Nella giornata di ieri l’ICIJ – ovvero l’International Consortium of Investigative Journalists che si è occupato del caso – ha pubblicato un database con tanto di motore di ricerca interno contenente i dati di oltre 200mila compagnie offshore coinvolte nello scandalo del leak di informazioni bancarie riservate conosciuto come Panama papers.

Si tratta della più grande divulgazioni di dati sensibili – quando possibile sono citati anche i nomi delle persone fisiche – riguardanti l’opera sistema di evasione fiscale attraverso investimenti offshore supportati dall’agenzia Mossack Fonseca.

Parte degli undici milioni di file (per un totale di 2.6 terabytes) sono così a disposizione di chiunque voglia lanciarsi in un’indagine attraverso direttori di società, agenzie di mediazione e azionisti: si tratta forse di una risposta diretta alle critiche ricevute dall’ICIJ, accusata di aver tenuto nascoste parte delle informazioni ricevute e di aver divulgato convenientemente solo una parte (nello specifico si sottolineava l’assenza di società statunitensi e un accanimento contro molti nomi gravitanti intorno al governo della Russia).

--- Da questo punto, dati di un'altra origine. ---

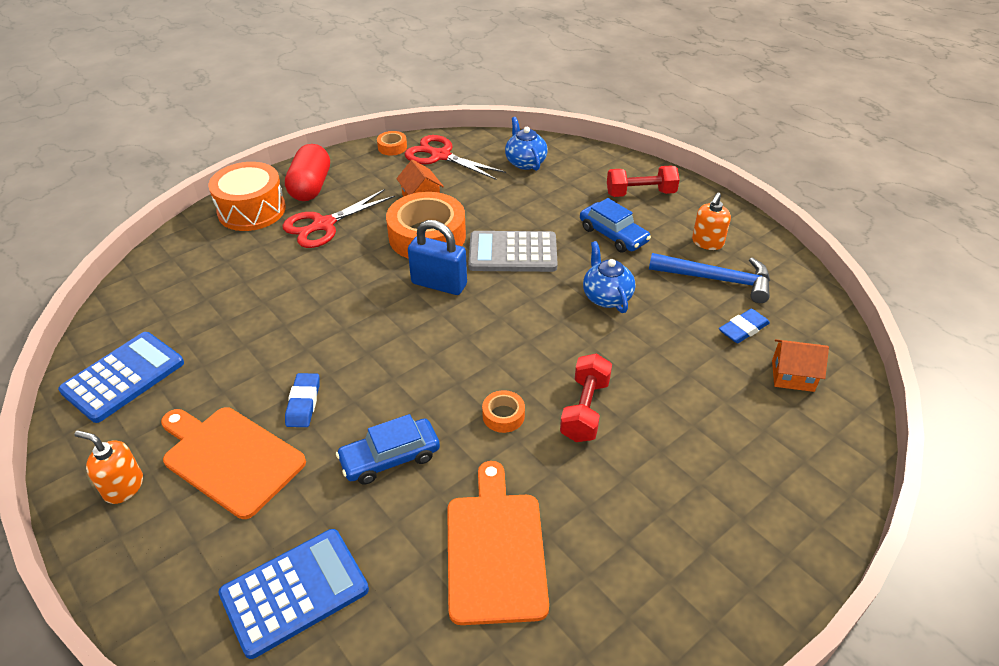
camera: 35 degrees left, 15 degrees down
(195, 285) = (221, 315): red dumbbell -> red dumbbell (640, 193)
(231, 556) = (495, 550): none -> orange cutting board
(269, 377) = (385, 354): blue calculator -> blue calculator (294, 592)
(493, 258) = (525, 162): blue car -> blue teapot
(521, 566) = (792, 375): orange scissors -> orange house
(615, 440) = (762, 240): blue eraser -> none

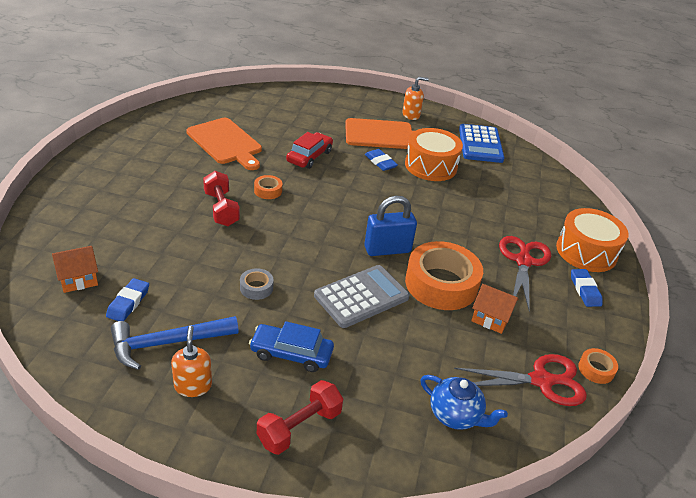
camera: 140 degrees right, 5 degrees down
(246, 368) = (431, 166): none -> orange drum
(294, 592) = (299, 111): blue calculator -> none
(311, 187) = (585, 290): red capsule -> blue eraser
(390, 458) = (309, 156): blue car -> red car
(606, 297) = (256, 288): blue teapot -> grey tape

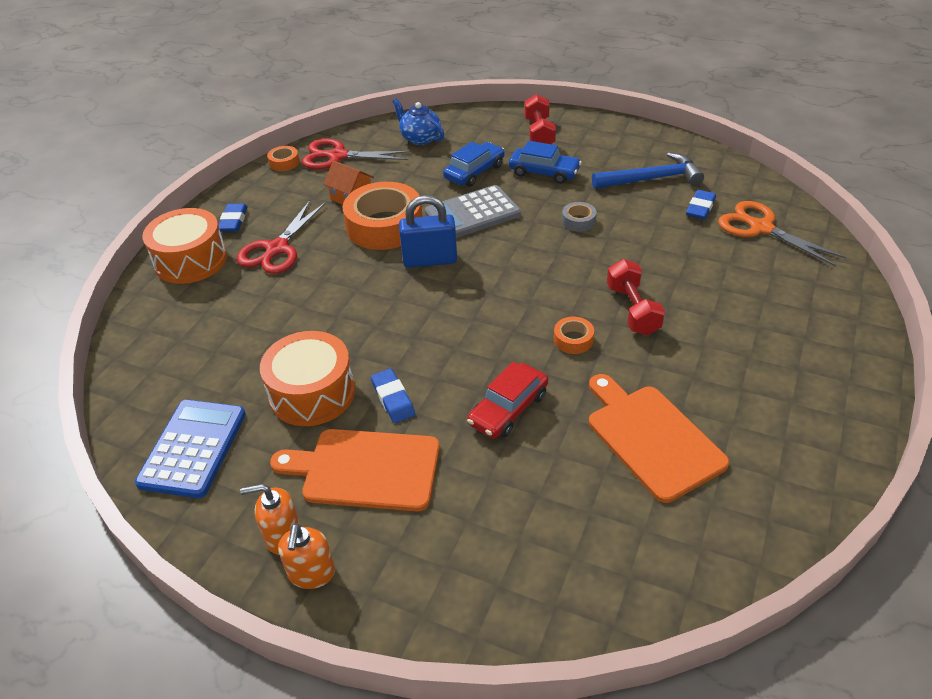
camera: 165 degrees left, 5 degrees up
(78, 279) = (760, 228): orange house -> orange scissors
(193, 386) = (622, 154): orange soap dispenser -> orange soap dispenser (311, 573)
(299, 427) = (539, 133): red dumbbell -> red dumbbell turned 60 degrees counterclockwise
(371, 354) = (474, 172): none -> blue car

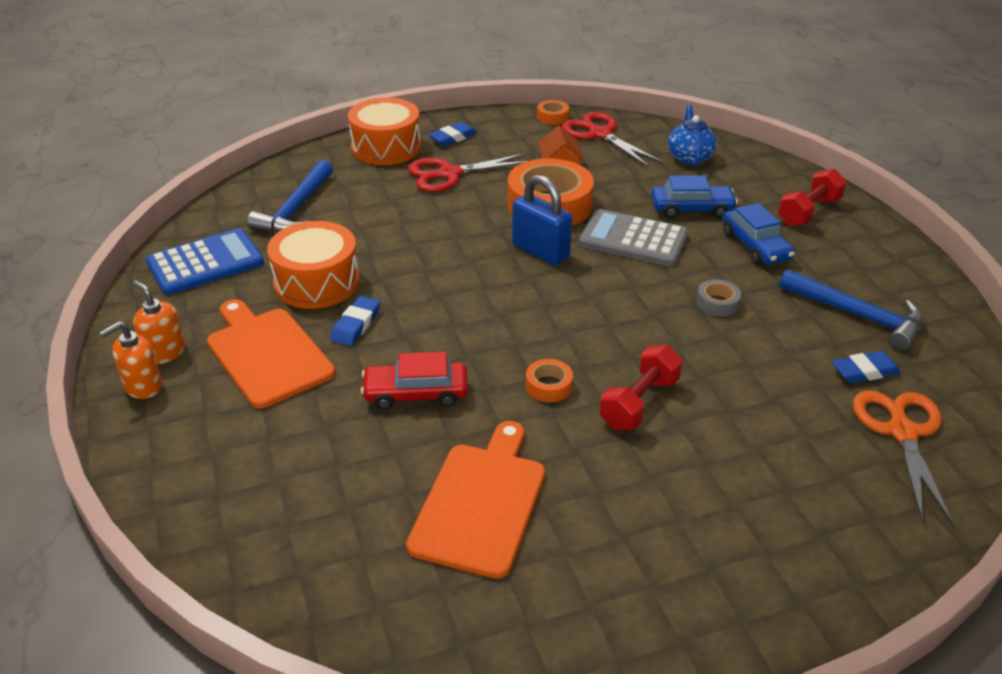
camera: 45 degrees right, 5 degrees down
(198, 354) = (296, 209): none -> blue hammer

Giova comunque ricordare che la presenza di una compagnia o di un nominativo all’interno del database dei Panama papers non significa immediatamente che questi siano coinvolti in affari illegali, essendo possibile effettuare investimenti nello stato centroamericano in modo del tutto lecito.

In ogni caso i nuovi dati forniti dal consorzio giornalistico non rappresentano che una frazione dell’intero leak dei Panama papers: è stato infatti spiegato che non verranno resi pubblici documenti grezzi non ancora studiati né informazioni personali.

Il motore di ricerca realizzato per estrapolare dati dal database è basato su Nuix, una società australiana che ha realizzato una tecnologia in grado di analizzare e indicizzare dati non opportunamente strutturati. Senza un programma del genere sin dal principio l’opera dei giornalisti di ICIJ e di SüddeutscheZeitung sarebbe stata del tutto vana, vista la mole di materiale messa a disposizione dal whistleblower che ha fornito i dati ai reporter (e che nei giorni scorsi ha chiesto nuove misure di protezione).